In short, Feni's art at this time tends to be more in your face, more driven in its expressionism than that of most of his contemporaries. His township work contains, though he never claimed this for himself, one of the more credible struggle oeuvres to come out of this country in the 1960s and 1970s, if only because of the white-hot intensity of his expressionism and the unmediated honesty of its conception.
It is probably significant in this regard that, uncommonly for prominent black artists of the time, Feni, though he often used the facilities provided by these, never really took instruction at the white run art institutions. Instead his first, and probably crucial, training was as part of an informal group around the artist Ephraim Ngatane, later honed during a period in a sanatorium where he was suffering from tuberculosis. Another significant observation here to come from Ainslie is one to the effect that, while Feni shared his studio for a time, and lived with the Ainslies, he was never part of the student body at the Johannesburg Art Foundation.
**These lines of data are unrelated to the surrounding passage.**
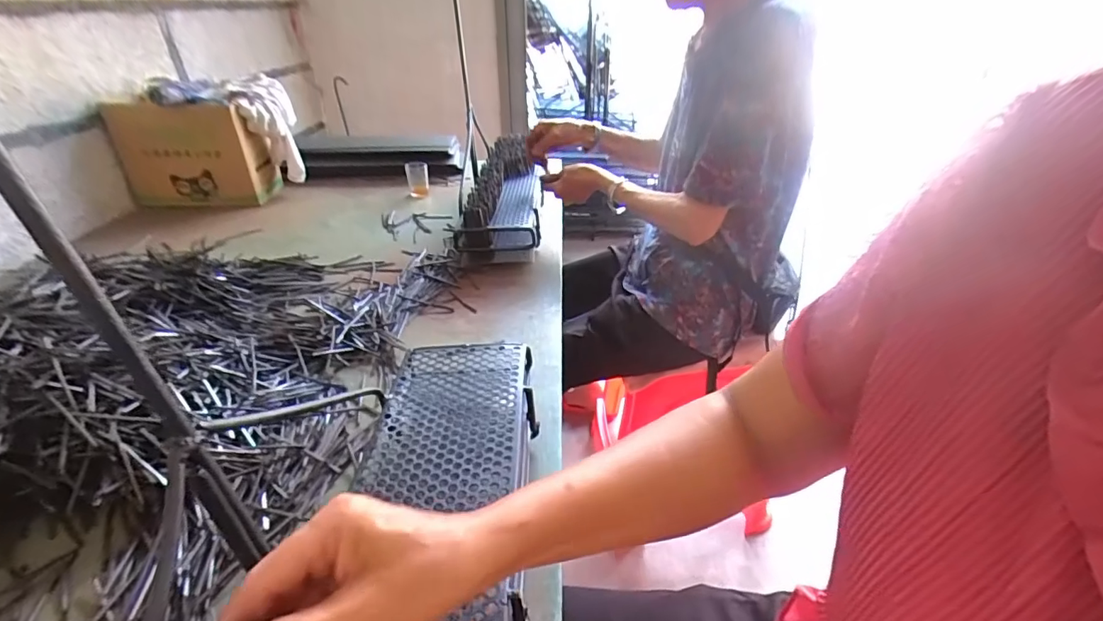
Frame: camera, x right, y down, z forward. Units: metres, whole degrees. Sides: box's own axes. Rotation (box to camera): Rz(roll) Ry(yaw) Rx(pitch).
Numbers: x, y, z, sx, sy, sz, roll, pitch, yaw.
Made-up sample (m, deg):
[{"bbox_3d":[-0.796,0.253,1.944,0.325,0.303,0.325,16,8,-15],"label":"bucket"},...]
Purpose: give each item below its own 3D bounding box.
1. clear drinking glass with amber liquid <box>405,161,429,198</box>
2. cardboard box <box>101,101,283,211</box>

So too, he at times used the facilities and interacted with students at the Polly Street Art Centre, but was never fully identified with that either.
The African National Congress Government made Dumile a hero, branded him the only township artist who exposed apartheid but Dumile was far beyond than being a township hero, his erotically charged work escaped a closer inspection, the mind of the greatest thinker who brought Africa on an international canvas.